Best Format for Archive Distribution?

Meostro asks: "I'm looking for the best format to use to distribute arbitrary datasets. Tarballs compressed with gzip seem to be the most common thing out there, with zip coming in a close second. What advanced compression packages are the most widely recognized or available on the widest array of systems? Cross-platform compatibility is my most important goal, followed by compression ratio, decompression time, compression time and extra features (solid archives, support for multiple files, etc.). I'm starting up a free data site to provide test data for anything you can imagine: images for compression and format interpretation, text and audio for language processing, programming language examples to test parsing, and more.
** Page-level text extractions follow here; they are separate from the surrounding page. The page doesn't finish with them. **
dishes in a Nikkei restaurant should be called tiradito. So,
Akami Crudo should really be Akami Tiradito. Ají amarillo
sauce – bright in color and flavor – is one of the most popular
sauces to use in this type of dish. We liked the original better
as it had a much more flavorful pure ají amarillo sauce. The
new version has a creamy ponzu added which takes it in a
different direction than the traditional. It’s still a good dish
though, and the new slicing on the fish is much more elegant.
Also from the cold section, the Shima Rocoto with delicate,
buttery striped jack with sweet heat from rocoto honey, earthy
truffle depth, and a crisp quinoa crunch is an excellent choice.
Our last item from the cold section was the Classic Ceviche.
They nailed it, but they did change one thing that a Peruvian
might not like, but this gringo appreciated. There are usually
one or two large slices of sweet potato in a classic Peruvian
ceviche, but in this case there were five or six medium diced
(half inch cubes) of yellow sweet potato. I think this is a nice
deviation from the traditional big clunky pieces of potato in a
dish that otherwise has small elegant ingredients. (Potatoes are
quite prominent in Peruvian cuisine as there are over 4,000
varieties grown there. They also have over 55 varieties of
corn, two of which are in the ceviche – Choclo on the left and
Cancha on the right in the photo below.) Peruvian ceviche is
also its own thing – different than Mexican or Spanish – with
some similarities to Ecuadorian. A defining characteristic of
I hope this will grow to be a significant (read: multi-gigabyte) archive, so I want to start off right with my distribution format. Right now the plan is data.tar.bz2, but i'm open to anything that will give me better compression as long as it's available for Linux, Windows and Mac."

2 of 109 comments (clear)

  1. CPIO by DarkDust · · Score: 3, Interesting

    I prefer .cpio.bz2 because unlike tar cpio can handle special devices just fine (or do I miss some switch for tar which makes it able to handle devices and links ?). Since it's also in the POSIX standard this should be pretty portable as well.
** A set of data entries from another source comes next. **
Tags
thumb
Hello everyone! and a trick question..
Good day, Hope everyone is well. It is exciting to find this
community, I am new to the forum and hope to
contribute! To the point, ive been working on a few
  2. Re:RAR's license is garbage by gowen · · Score: 3, Interesting
    md5 probably provides enough integrity checking for test data & split/cat make splitting/reassembling ANYTHING easy.
    But RAR/PAR encoding use a Reed-Solomon error correction scheme, so you can send a few additional files and the data blocks within them can be used to replace *any* lost data blocks from the original set. It's really crafty.

    You're right about the license, though.
    --
    Athletic Scholarships to universities make as much sense as academic scholarships to sports teams.